Come conciliare l’ideale dell’uguaglianza ancora scritto nelle costituzioni dei paesi cosiddetti occidentali con l’influenza di gerarchie sociali implicite sempre più rigide? Il bispensiero dell'”ugualitarismo gerarchico”, nel quale l’uguaglianza del socialismo ideale conviveva con la gerarchia del socialismo reale, veniva associato da Yuri Levada all’homo sovieticus. Lo ritroviamo, ora, anche nei regimi post-democratici?
L’individualismo metodologico non usa, e dunque non espone alla critica, modelli di configurazioni sociali collettive, quali le classi e le relative gerarchie, perché, tutt’al più, rappresenta le disparità come esiti spontanei di combinazioni di azioni individuali e non come costruzioni politiche. E per l’ideologia del merito queste configurazioni sono tali da permettere ai singoli di collocarvisi a seconda della loro capacità: ci sono “ascensori sociali” – volere è potere – per salire ai piani alti. Ma questa metafora suggerisce che la struttura della società – a piani e dunque gerarchica – sia un dato fuori di ogni discussione.
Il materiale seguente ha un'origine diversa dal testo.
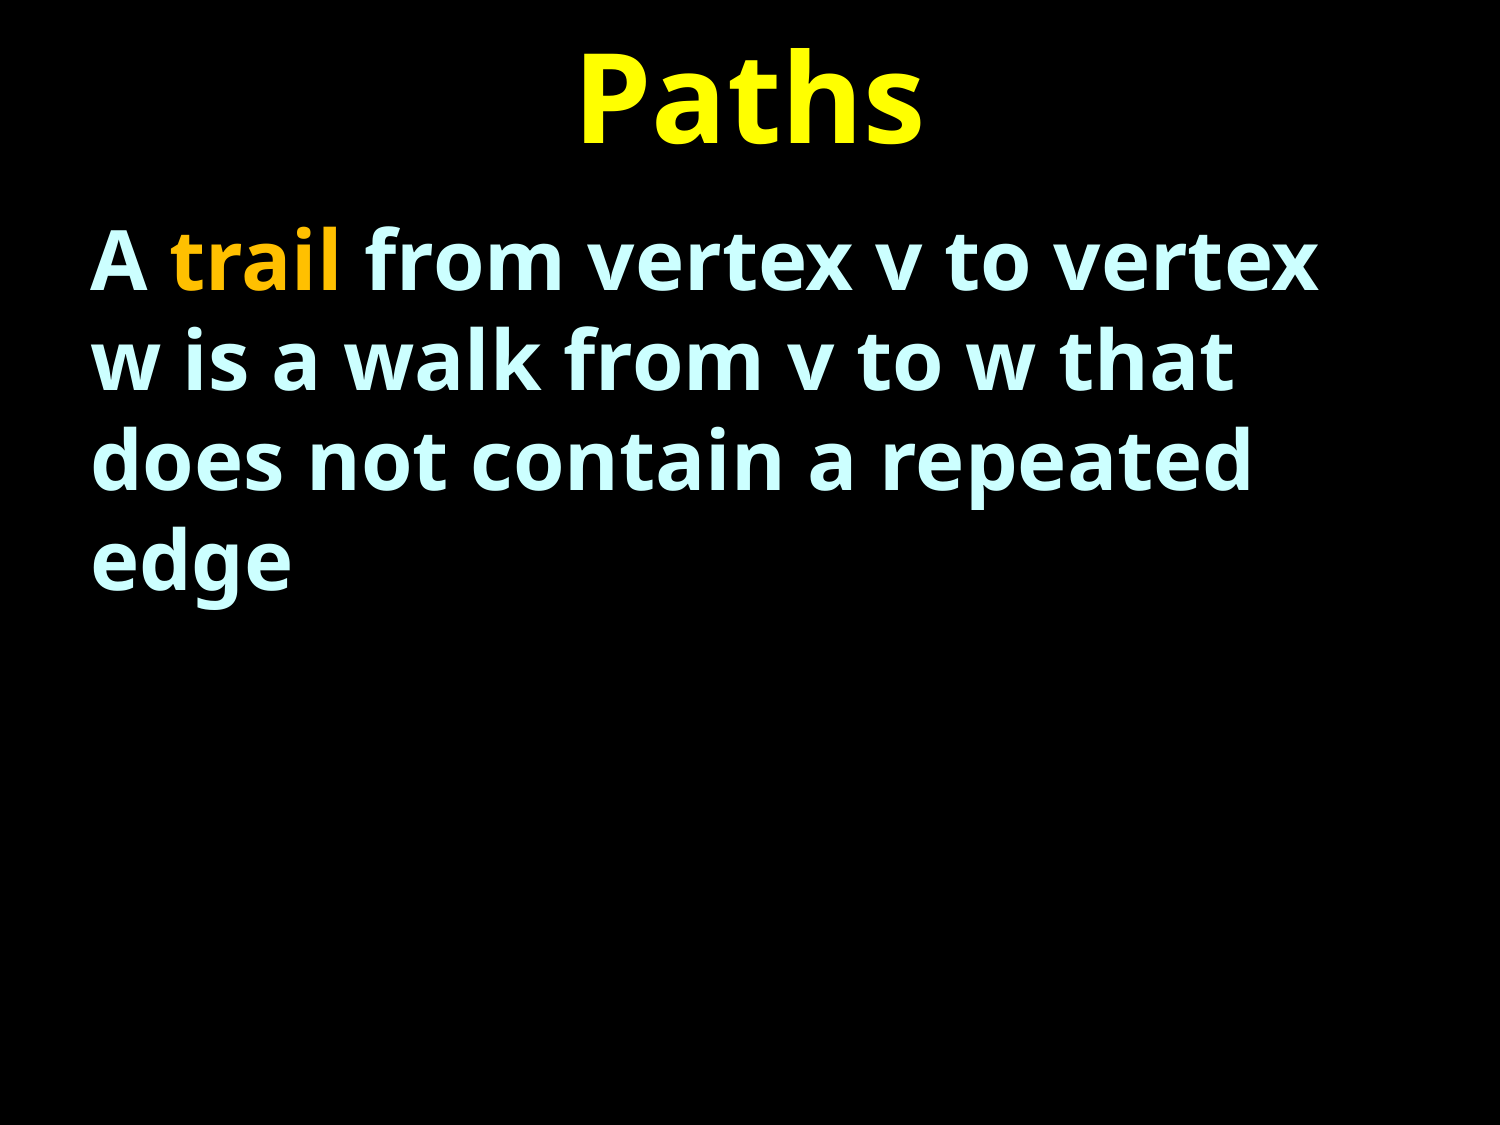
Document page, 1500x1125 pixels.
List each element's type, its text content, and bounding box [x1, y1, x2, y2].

list A trail from vertex v to vertex w is a walk from v to w that does not contain a repeated edge [75, 200, 1425, 1125]
title Paths [0, 0, 1500, 188]
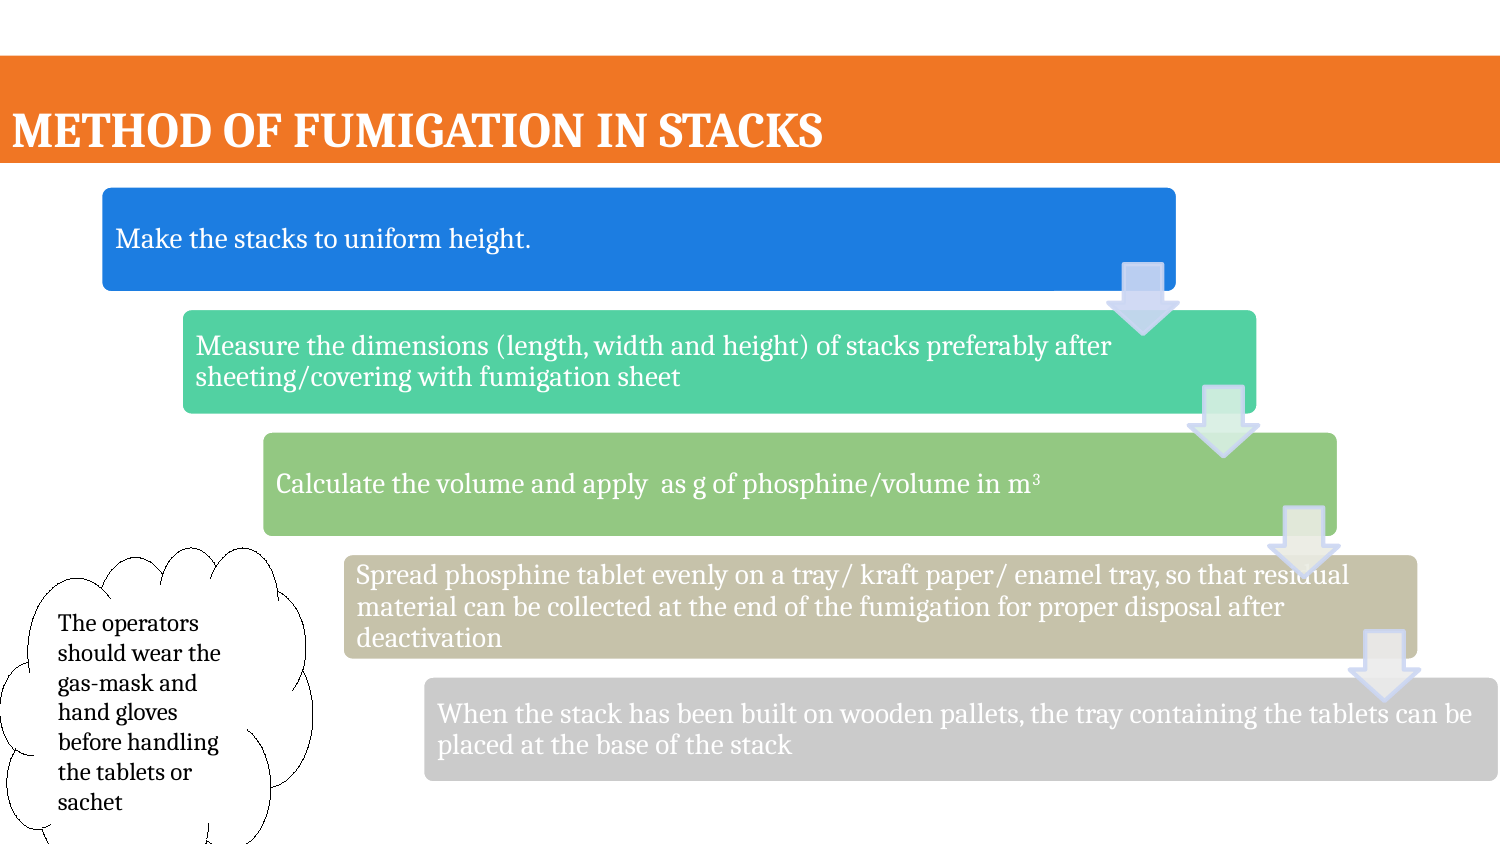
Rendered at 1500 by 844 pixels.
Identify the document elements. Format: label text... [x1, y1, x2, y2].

text_box The operators should wear the gas-mask and hand gloves before handling the tablets or sachet [0, 578, 271, 844]
text_box METHOD OF FUMIGATION IN STACKS [0, 55, 1500, 163]
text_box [99, 185, 1500, 784]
Brunella Casalini, nell’articolo che offre alla revisione paritaria aperta,1 si occupa dei pochissimi che riescono a prendere l’ascensore. Oggi, in Francia, numerosi lavori letterari e sociologici affrontano il tema dell’attraversamento delle frontiere di classe. Chantal Jaquet, in particolare, chiama questi viaggiatori, in modo assiologicamente neutro, “transclasse”. Nella prospettiva della teoria della riproduzione sociale di Bourdieu, per la quale i presunti ascensori, a partire dalla scuola, instillano e replicano le gerarchie esistenti, i transclasse sono eccezioni. Eccezioni, però, di straordinario interesse sociologico e letterario, perché il loro rapporto con le determinanti non solo economiche, ma anche affettive, culturali e simboliche nella costruzione delle identità di classe e con i confini che riproducono e conservano la gerarchia sociale offre un punto di vista inaccessibile da quelli che rimangono fermi ai piani, alti o bassi che siano.
A che possono servire questi studi? Possono certo legittimare la gerarchia sociale invisibili all’individualismo metodologico: se qualcuno riesce a salire allora vale il “volete è potere” e non il “potere è volere”. Possono, inoltre, essere la base di rivendicazioni di identità, entro un coacervo di minoranze che si rappresentano tutte come discriminate e pretendono diritti – o, meglio, privilegi – particolari per sé. Possono, poi, essere il punto di partenza di una critica politica – socialista o democratica che sia – alla struttura a piani della società, che la metafora dell’ascensore opportunamente nasconde. Possono, infine, permettere una discussione auto-critica sulla costruzione dei modelli sociologici – alcuni dei quali fanno vedere solo gli individui, il merito e la spontaneità, e altri invece le classi, il potere e il determinismo: perché li creiamo? Chi li crea? Per conto di chi? Che cosa vogliono sapere? Che cosa vogliono giustificare e che cosa no? E infine, e soprattutto: come sono possibili?